San Diego Padres v Pittsburgh Pirates Photo by Justin Berl/Getty Images

How can you not be romantic about baseball?

Sean Rodriguez, a guy who’s been through a lot the last several months, got sent back to a city that loves him this weekend. He rushed back to a welcome that outsized just his production on the field.

Then, hours later, he won the game.

Rodriguez jumped on a Buddy Baumann two-seam fastball, driving it into the left-field bleachers for a walk-off home run, giving the Pirates a 5-4 win over the Padres in 12 innings and their first series win in a span of five tries.

Rodriguez entered the game in the eighth inning in a double switch that also brought in Felipe Rivero. Rodriguez took the field mid-inning to a spirited welcome. The cheers were much louder for him than Rivero, the baddest dude on the team and the most exciting one for a home crowd to watch this year.

Rodriguez’s hustle, and eventually his production, in a previous two-season stint had endeared him to Pittsburgh, and the city hadn’t forgotten him. To say Sunday’s return was fitting would be discounting how above and beyond the crowd, and Rodriguez’s homer, went.

The heroes of the game were supposed to be Jose Osuna and Jameson Taillon, before Rivero cracked in a long outing, sending the game to extra innings.

Osuna cracked a pair of doubles in the early innings, his third-inning hit driving in three for a 4-0 Pirates lead.

Taillon got everyone all hangry again, struggling in the first inning, conceding two runs, before settling in to a dominating groove, not allowing a hit in the third through sixth innings, setting San Diego hitters down with a curveball that was pretty sharp in this outing. (I almost forgot: Andrew McCutchen made a heck of a catch at the wall in the first.)

He struck out eight, walked two and allowed the two runs on five hits in 6 1-3 innings.

Wade LeBlanc cleaned up for Taillon after a couple seventh-inning singles, getting a double-play ball from pinch hitter Yangervis Solarte.
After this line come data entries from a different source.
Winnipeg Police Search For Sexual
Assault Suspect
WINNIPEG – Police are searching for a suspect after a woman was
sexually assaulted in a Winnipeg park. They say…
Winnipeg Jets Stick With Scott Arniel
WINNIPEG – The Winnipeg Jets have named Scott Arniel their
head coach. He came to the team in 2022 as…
With the Pirates sitting on a 4-2 lead, Rivero came on to get the final out of the eighth. He struck out Wil Myers to open the ninth, but that took 10 pitches. He walked Hunter Renfroe and gave up a single to Austin Hedges, laboring through the inning. After a flyout, Rivero walked pinch hitter Hector Sanchez to load the bases, then Manuel Margot singled to left to score two runs, knotting the score at 4.

That runners on first and second with two outs, but, fortunately, Joaquin Benoit had his first clean outing with the Pirates, getting a Carlos Asuaje flyout to end the ninth-inning threat, then tossing a 1-2-3 10th.

Dovydas Neverauskas capably got through the 11th and 12th, picking up his first Major League win when Rodriguez hit his homer.

Before the 12th, the Pirates had scored all their runs in the third. Chris Stewart led off with a grounder that got through both the third baseman and shortstop. Taillon couldn’t move him over with a bunt, then Starling Marte (who finished 3-for-5 with two doubles) singled and Josh Harrison lined out. With two on and two outs, McCutchen got the Pirates on the board with a single to left. Clayton Richard hit David Freese with a pitch to load the bases, then Osuna, who had already doubled an inning before, slapped one just inside the right-field foul line to clear the bases.

Interestingly enough, Osuna had the chance to win it in the 10th, after the Padres issued back-to-back intentional walks to load the bases for him with one out. Relief ace Brad Hand came in and Osuna bounced into a 6-4-3 double play.

He must have been saving the heroics for Rodriguez, which was awfully nice of him.

Because it was a heck of a day for Sean Rodriguez.